─── Extracted data

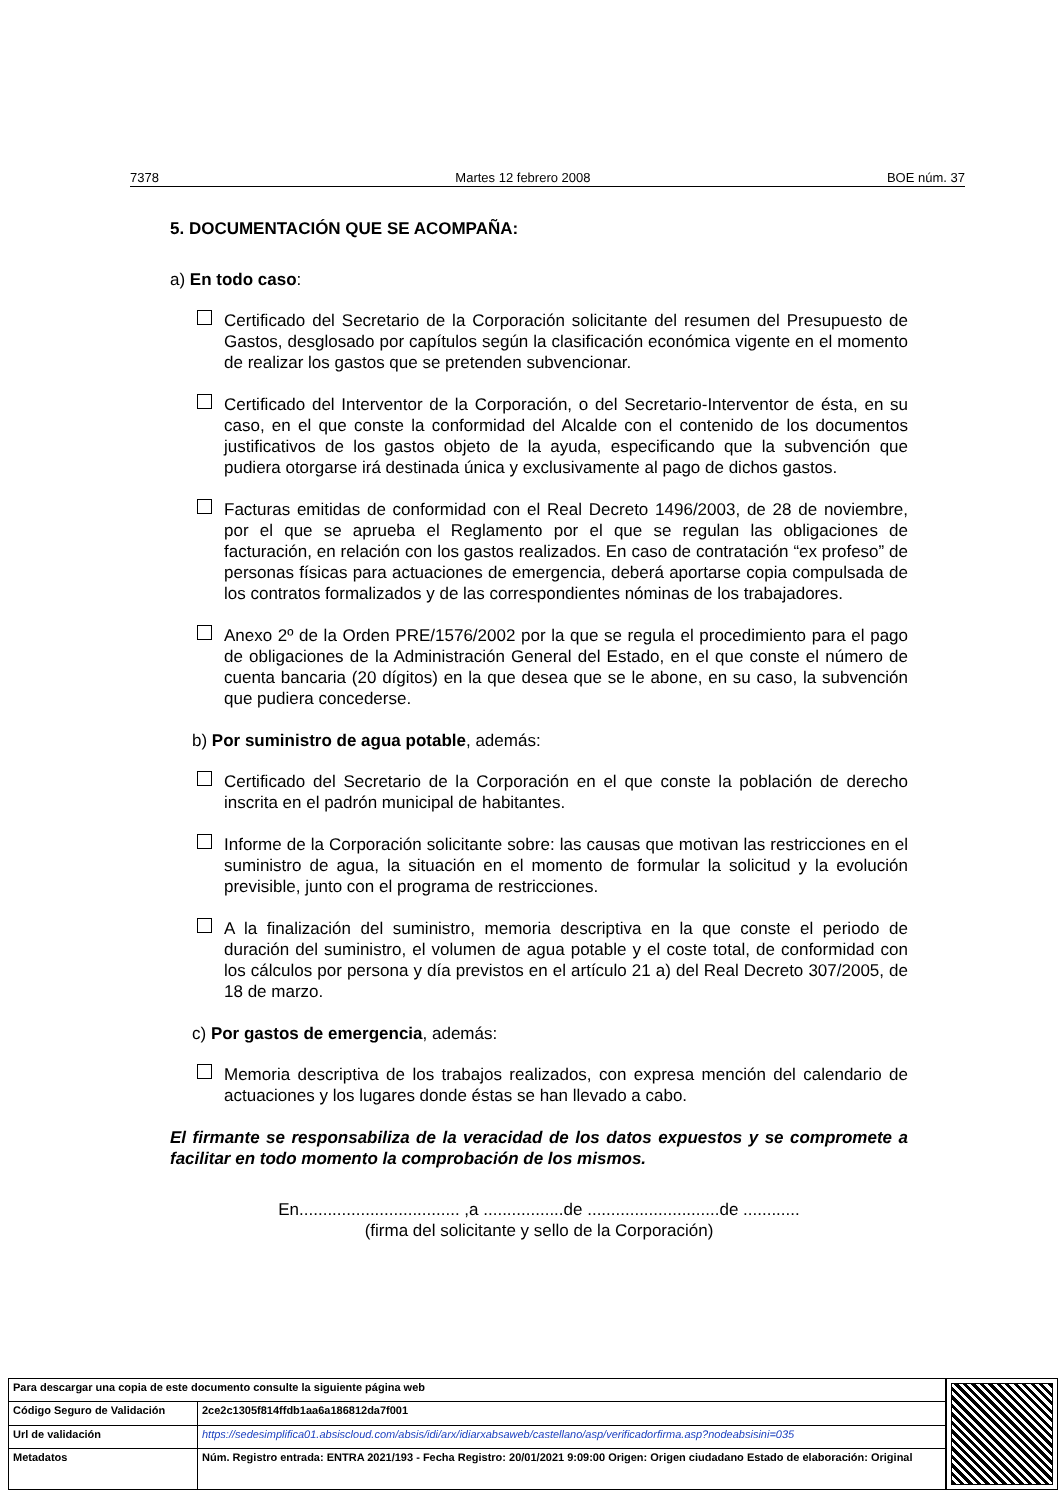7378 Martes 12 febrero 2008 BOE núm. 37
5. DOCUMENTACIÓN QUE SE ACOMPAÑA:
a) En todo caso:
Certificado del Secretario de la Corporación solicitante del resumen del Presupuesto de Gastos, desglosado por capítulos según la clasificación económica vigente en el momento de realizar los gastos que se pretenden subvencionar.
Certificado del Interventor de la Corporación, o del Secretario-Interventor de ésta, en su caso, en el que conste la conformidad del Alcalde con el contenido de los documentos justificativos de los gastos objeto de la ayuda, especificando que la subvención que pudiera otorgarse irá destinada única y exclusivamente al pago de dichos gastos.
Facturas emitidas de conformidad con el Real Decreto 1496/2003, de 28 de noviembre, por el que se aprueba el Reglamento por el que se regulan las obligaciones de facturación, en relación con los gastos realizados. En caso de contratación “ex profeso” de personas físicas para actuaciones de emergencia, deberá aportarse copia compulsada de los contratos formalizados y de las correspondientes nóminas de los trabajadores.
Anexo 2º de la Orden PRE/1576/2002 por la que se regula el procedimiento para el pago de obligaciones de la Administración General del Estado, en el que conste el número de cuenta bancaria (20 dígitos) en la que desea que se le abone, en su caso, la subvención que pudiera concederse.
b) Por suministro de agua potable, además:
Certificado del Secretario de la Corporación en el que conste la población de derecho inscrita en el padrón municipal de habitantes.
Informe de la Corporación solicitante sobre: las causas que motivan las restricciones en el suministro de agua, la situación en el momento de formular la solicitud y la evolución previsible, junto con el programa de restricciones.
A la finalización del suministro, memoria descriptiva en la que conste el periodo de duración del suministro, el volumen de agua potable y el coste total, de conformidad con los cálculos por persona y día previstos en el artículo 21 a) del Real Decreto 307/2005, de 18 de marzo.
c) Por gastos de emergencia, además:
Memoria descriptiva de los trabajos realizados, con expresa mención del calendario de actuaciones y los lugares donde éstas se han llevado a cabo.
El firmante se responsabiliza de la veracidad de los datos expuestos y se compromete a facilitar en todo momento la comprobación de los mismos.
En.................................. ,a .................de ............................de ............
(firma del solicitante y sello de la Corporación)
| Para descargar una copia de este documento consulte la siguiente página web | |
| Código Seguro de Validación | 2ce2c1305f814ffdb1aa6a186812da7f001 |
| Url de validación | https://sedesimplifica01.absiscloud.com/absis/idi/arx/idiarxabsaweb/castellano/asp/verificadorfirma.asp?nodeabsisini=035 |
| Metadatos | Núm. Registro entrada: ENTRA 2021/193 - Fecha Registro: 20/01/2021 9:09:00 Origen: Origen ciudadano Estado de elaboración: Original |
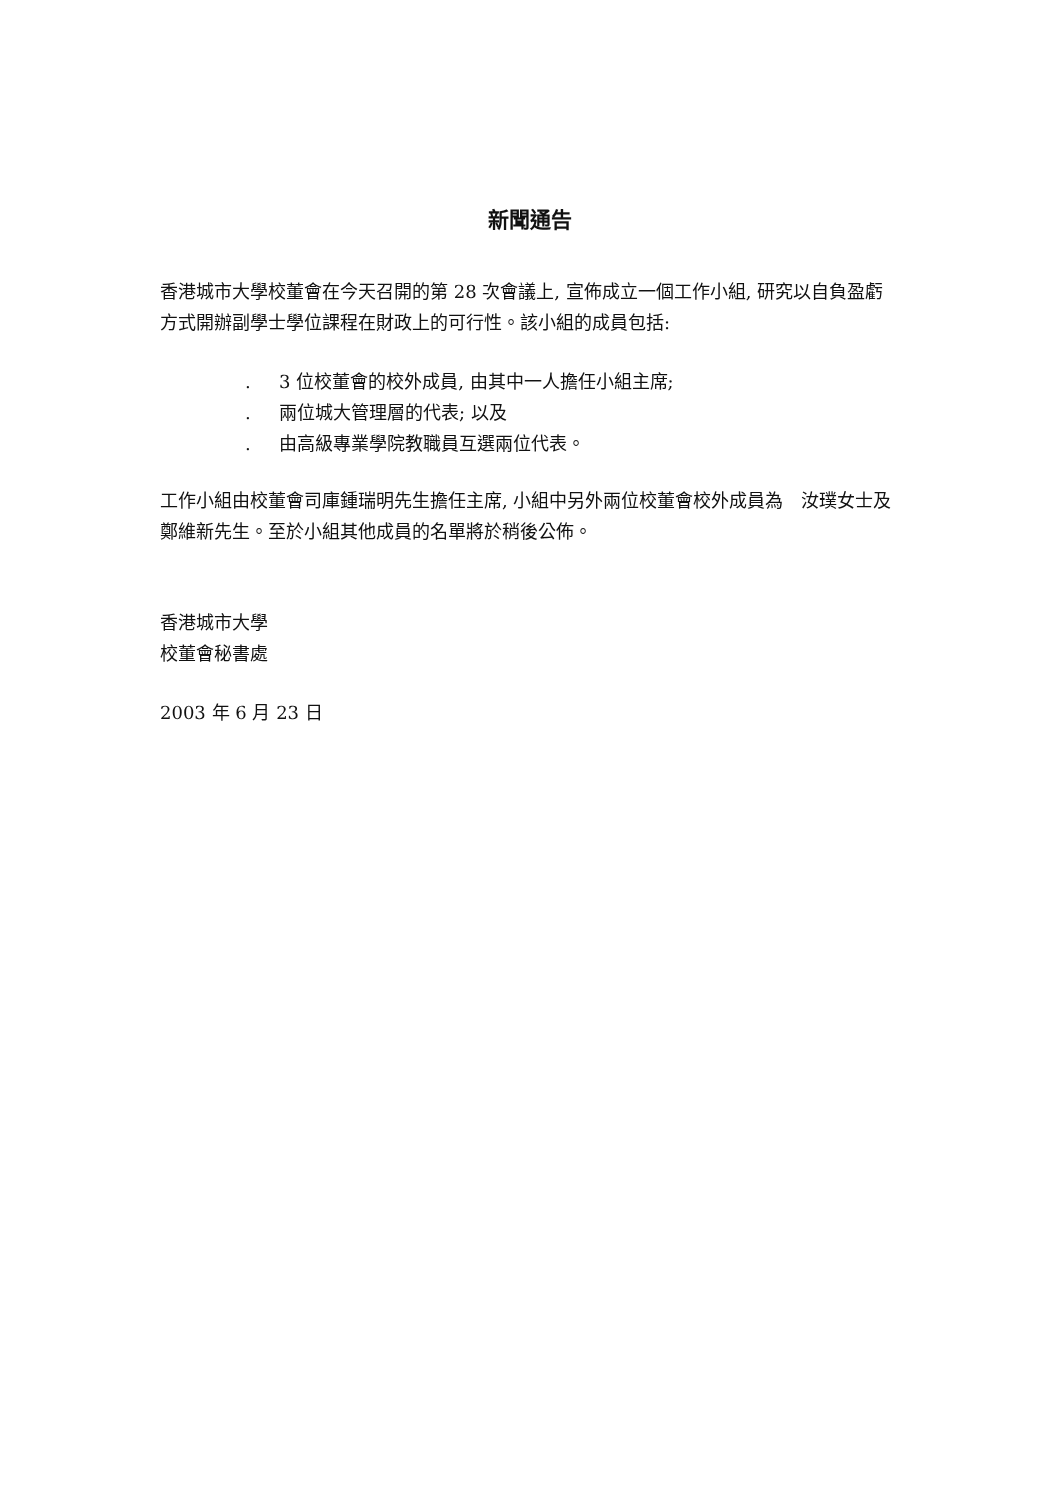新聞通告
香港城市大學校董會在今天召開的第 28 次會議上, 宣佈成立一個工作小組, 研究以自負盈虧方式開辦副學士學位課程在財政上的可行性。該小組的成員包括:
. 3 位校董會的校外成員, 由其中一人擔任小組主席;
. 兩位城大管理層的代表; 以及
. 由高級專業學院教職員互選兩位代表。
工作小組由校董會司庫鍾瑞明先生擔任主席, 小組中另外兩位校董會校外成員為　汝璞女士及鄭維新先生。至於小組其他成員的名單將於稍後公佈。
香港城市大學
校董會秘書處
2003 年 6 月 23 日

──────

== Work to be completed ==
Tell how many lines in the data include the string "Certificado". Reply with the number and no other text.

== Answer area ==
3